------ STORED DATA ------

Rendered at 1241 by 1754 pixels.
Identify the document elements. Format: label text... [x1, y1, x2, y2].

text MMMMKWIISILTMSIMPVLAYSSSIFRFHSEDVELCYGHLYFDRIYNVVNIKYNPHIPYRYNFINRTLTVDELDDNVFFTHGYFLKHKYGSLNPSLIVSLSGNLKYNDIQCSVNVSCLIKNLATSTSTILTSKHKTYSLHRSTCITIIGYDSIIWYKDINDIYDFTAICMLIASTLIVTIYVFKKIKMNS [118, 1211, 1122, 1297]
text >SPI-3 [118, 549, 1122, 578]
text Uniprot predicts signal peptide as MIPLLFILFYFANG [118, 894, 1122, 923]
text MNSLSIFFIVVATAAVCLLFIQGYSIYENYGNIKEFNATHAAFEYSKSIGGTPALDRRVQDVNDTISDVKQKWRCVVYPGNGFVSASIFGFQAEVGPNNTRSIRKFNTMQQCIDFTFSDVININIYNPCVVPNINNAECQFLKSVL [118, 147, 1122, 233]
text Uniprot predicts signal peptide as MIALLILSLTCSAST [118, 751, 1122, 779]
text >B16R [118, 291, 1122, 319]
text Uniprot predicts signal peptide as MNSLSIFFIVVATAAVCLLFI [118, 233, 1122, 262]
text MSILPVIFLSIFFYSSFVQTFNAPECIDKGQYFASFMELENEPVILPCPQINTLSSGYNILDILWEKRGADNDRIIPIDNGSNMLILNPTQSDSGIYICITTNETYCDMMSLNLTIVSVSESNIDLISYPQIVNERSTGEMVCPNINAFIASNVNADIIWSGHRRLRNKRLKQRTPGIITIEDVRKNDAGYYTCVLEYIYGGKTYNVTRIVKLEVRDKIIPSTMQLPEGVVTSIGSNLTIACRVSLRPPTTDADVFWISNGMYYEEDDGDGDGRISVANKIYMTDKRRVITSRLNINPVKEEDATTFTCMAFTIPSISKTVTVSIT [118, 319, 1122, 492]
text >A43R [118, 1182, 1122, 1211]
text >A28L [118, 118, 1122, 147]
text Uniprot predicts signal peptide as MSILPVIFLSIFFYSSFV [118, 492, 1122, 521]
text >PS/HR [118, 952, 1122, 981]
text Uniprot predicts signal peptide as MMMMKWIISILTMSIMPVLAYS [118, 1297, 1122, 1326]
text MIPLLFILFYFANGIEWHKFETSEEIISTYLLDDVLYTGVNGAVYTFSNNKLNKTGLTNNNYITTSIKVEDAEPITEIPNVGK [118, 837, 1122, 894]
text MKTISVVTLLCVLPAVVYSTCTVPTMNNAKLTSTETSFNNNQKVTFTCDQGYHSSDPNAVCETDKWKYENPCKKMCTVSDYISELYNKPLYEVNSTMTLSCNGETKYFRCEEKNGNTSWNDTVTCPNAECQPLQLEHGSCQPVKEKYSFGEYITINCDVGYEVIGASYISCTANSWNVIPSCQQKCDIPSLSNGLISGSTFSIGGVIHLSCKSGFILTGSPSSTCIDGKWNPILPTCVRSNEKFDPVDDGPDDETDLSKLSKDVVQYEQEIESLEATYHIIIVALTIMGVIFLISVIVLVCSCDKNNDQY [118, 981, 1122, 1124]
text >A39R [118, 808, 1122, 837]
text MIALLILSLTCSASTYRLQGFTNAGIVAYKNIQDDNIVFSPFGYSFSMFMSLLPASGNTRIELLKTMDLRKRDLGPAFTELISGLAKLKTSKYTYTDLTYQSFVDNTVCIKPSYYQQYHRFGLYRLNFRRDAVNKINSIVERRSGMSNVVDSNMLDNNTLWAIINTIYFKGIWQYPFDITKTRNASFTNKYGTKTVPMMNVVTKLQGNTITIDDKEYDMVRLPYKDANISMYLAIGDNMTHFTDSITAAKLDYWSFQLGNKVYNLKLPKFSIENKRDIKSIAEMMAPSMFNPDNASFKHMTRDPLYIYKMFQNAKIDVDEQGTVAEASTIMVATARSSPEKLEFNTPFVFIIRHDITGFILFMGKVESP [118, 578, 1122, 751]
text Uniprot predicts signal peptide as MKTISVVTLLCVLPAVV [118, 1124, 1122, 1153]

------

In the records above, count the lines holding the word "signal"; give only that number.

6